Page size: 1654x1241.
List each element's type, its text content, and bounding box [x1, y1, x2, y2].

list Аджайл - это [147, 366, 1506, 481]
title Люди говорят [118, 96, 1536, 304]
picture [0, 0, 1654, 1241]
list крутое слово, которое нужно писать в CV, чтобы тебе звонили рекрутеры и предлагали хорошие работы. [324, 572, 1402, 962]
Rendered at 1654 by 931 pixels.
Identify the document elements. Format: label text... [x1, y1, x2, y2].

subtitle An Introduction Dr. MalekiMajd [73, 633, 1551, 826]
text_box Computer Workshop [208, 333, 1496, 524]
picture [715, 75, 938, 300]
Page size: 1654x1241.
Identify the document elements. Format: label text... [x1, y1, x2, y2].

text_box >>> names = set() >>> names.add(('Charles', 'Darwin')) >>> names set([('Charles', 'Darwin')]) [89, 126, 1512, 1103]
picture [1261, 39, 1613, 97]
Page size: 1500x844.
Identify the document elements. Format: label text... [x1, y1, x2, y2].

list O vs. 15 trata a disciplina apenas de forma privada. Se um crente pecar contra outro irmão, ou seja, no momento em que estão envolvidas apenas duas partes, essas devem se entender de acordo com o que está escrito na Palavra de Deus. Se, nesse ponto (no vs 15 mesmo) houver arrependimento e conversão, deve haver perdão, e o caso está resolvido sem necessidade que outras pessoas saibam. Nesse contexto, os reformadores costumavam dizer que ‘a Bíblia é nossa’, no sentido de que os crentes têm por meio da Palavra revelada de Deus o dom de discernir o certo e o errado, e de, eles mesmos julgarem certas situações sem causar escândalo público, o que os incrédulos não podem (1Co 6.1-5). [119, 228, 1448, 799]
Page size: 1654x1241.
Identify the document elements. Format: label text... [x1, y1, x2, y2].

• • • • •

* **Task brief**:
Can you print all of the records above again, line for line and unchanged?

* **Answer in full**:
Page size: 1654x1241.
List each element's type, its text content, and bounding box [x1, y1, x2, y2].

list Аджайл - это [147, 366, 1506, 481]
title Люди говорят [118, 96, 1536, 304]
picture [0, 0, 1654, 1241]
list крутое слово, которое нужно писать в CV, чтобы тебе звонили рекрутеры и предлагали хорошие работы. [324, 572, 1402, 962]
Rendered at 1654 by 931 pixels.
Identify the document elements. Format: label text... [x1, y1, x2, y2].

subtitle An Introduction Dr. MalekiMajd [73, 633, 1551, 826]
text_box Computer Workshop [208, 333, 1496, 524]
picture [715, 75, 938, 300]
Page size: 1654x1241.
Identify the document elements. Format: label text... [x1, y1, x2, y2].

text_box >>> names = set() >>> names.add(('Charles', 'Darwin')) >>> names set([('Charles', 'Darwin')]) [89, 126, 1512, 1103]
picture [1261, 39, 1613, 97]
Page size: 1500x844.
Identify the document elements. Format: label text... [x1, y1, x2, y2].

list O vs. 15 trata a disciplina apenas de forma privada. Se um crente pecar contra outro irmão, ou seja, no momento em que estão envolvidas apenas duas partes, essas devem se entender de acordo com o que está escrito na Palavra de Deus. Se, nesse ponto (no vs 15 mesmo) houver arrependimento e conversão, deve haver perdão, e o caso está resolvido sem necessidade que outras pessoas saibam. Nesse contexto, os reformadores costumavam dizer que ‘a Bíblia é nossa’, no sentido de que os crentes têm por meio da Palavra revelada de Deus o dom de discernir o certo e o errado, e de, eles mesmos julgarem certas situações sem causar escândalo público, o que os incrédulos não podem (1Co 6.1-5). [119, 228, 1448, 799]
Page size: 1654x1241.
Identify the document elements. Format: label text... [x1, y1, x2, y2].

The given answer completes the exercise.